In 2013, Jim Sr. went to the tryouts but got flustered by the tricky dance moves he needed to learn.
“He got a taste of it and found out how tough it was,” Jim Jr. said. “It’s tougher than it looks. I figured that would be the end of it.”
Not. In 2014, Jim Sr. began adding more exercises to his routine. When he tried out a second time, he was one of 45 Stomper hopefuls called back from the original 120 for a second audition. But the Stompers were concerned that he might not be able to make the distance in parades. Undeterred, Jim Sr. added twice-a-week Zumba classes to his regimen.
“Zumba is like exercising to real fast, Latin American dances,” Jim Sr. said. “I go there with a bunch of ladies. It’s hard for this old man to move that fast.”
Finally, the Stompers were convinced, but they still were scratching their heads about how exactly Jim Sr. would fit in. Some of the guys joked they could set up a wheel-chair and strap it to the front of the sound truck, where he could do some seated dances.
“If they did that, they would need an industrial-strength seat belt to keep him down,” Jim Jr. said.
After much deliberation, the Stompers decided to present Jim Sr. with the first-ever Stompers “gold jacket,” a symbol that shows their respect for a man who simply would not act his age. The gold jacket will arrive in November, and Jim Sr. plans to participate in as many Stompers’ events as possible – perhaps even a trip to New York for the iconic Macy’s Thanksgiving Day parade.
What will Jim Sr. do when he tries on his gold jacket for the first time?
“Maybe let out a big whoop,” he said.
The other day after practice, Jim Sr. and several of the other 2015 Stomper rookies went out to celebrate their selection and “bend a few brewskies.” All the young kids were asking Jim Sr., “How do you feel?”
“I’ll tell you what,” Jim Sr. replied. “Biologically, I feel like I’m 39, but chronologically, you’ve got to add 41 years to that. I’m not going to tell you what that is. You have to add that up yourself.”

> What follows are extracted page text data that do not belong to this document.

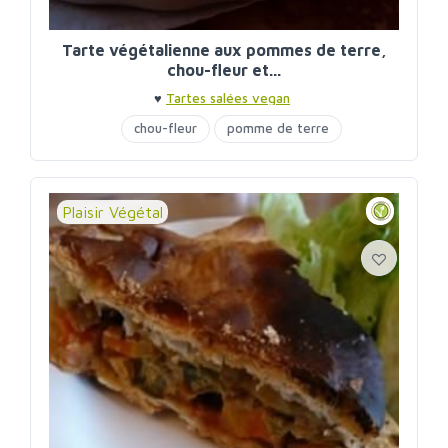
Tarte végétalienne aux pommes de terre,
chou-fleur et...
♥
Tartes salées vegan
chou-fleur
pomme de terre
Plaisir Végétal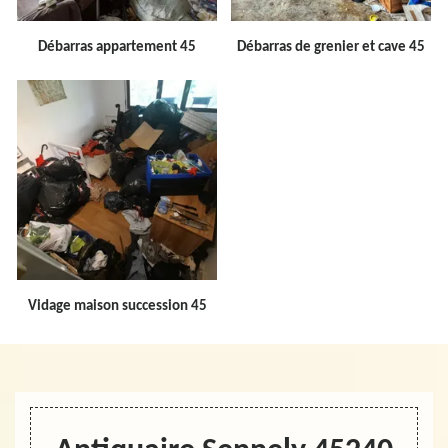
Débarras appartement 45
Débarras de grenier et cave 45
Vidage maison succession 45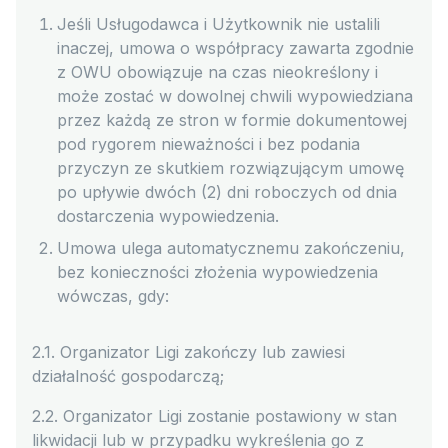
Jeśli Usługodawca i Użytkownik nie ustalili
inaczej, umowa o współpracy zawarta zgodnie
z OWU obowiązuje na czas nieokreślony i
może zostać w dowolnej chwili wypowiedziana
przez każdą ze stron w formie dokumentowej
pod rygorem nieważności i bez podania
przyczyn ze skutkiem rozwiązującym umowę
po upływie dwóch (2) dni roboczych od dnia
dostarczenia wypowiedzenia.
Umowa ulega automatycznemu zakończeniu,
bez konieczności złożenia wypowiedzenia
wówczas, gdy:
2.1. Organizator Ligi zakończy lub zawiesi
działalność gospodarczą;
2.2. Organizator Ligi zostanie postawiony w stan
likwidacji lub w przypadku wykreślenia go z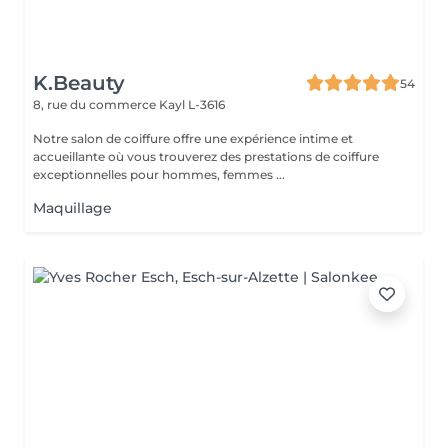
K.Beauty
54
8, rue du commerce
Kayl L-3616
Notre salon de coiffure offre une expérience intime et
accueillante où vous trouverez des prestations de coiffure
exceptionnelles pour hommes, femmes ...
Maquillage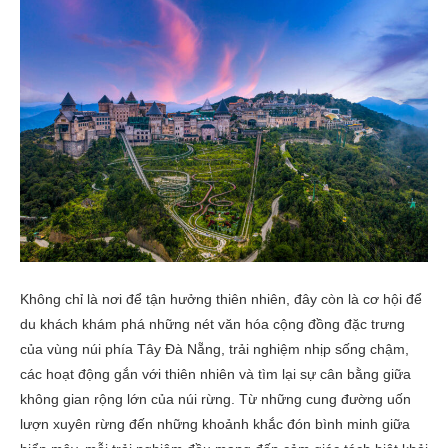
Không chỉ là nơi để tận hưởng thiên nhiên, đây còn là cơ hội để
du khách khám phá những nét văn hóa cộng đồng đặc trưng
của vùng núi phía Tây Đà Nẵng, trải nghiệm nhịp sống chậm,
các hoạt động gắn với thiên nhiên và tìm lại sự cân bằng giữa
không gian rộng lớn của núi rừng. Từ những cung đường uốn
lượn xuyên rừng đến những khoảnh khắc đón bình minh giữa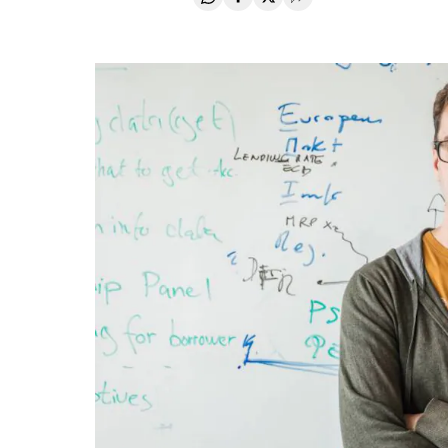
Compartir en Whatsapp
Compartir en Facebook
Compartir en Twitter
Desplegar Redes Soci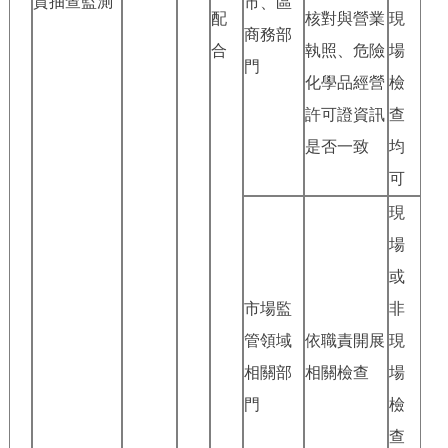
質抽查監測
市、區
配
核對與營業
現
商務部
合
執照、危險
場
門
化學品經營
檢
許可證資訊
查
是否一致
均
可
現
場
或
市場監
非
管領域
依職責開展
現
相關部
相關檢查
場
門
檢
查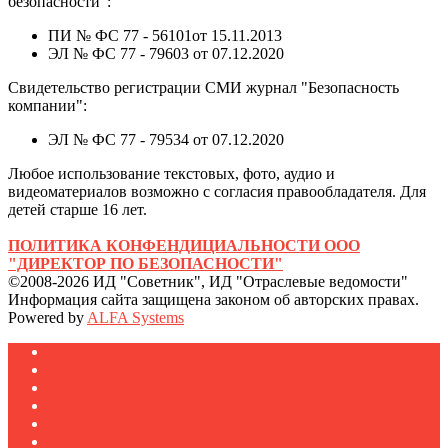
безопасности":
ПИ № ФС 77 - 56101от 15.11.2013
ЭЛ № ФС 77 - 79603 от 07.12.2020
Свидетельство регистрации СМИ журнал "Безопасность
компании":
ЭЛ № ФС 77 - 79534 от 07.12.2020
Любое использование текстовых, фото, аудио и
видеоматериалов возможно с согласия правообладателя. Для
детей старше 16 лет.
ПОЛИТИКА КОНФЕНДИЦИАЛЬНОСТИ ООО
"ДИРЕКТОР ПО БЕЗОПАСНОСТИ"
©2008-2026 ИД "Советник", ИД "Отраслевые ведомости"
Информация сайта защищена законом об авторских правах.
Powered by
ALFA Systems
Журналы
Подписка
Полезное
Новости
Публикации
Мероприятия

Jim Sr. said his late wife, who was such a helpmate to him during his life, would be thrilled. “Oh, man, she would be so proud and happy,” he said. “I’m sure she’s smiling down on me.”
It was Helen who, through dogged detective work, found a vacant office building in the 1960s that allowed Jim Sr. to expand his LSU biology research lab – on the site that later became the Superdome.
“It’s probably somewhere around the 40- or 50-yard line,” Jim Sr. said.
One day, Jim Sr., with his gold jacket, will be dancing in the exact spot his wife lovingly prepared for him. He met his wife at Mass at the University of Notre Dame. He knows his life is both a love story and a God story.
“That’s why it’s so good to be a Stomper,” Jim Sr. said. “I thank God every night. Here I am, in great physical shape, the best shape I’ve been in since high school when I was a track athlete. Even if I hadn’t made it, I would still be in great physical shape. And then this happened. I really believe the Lord above wants me to be doing this.”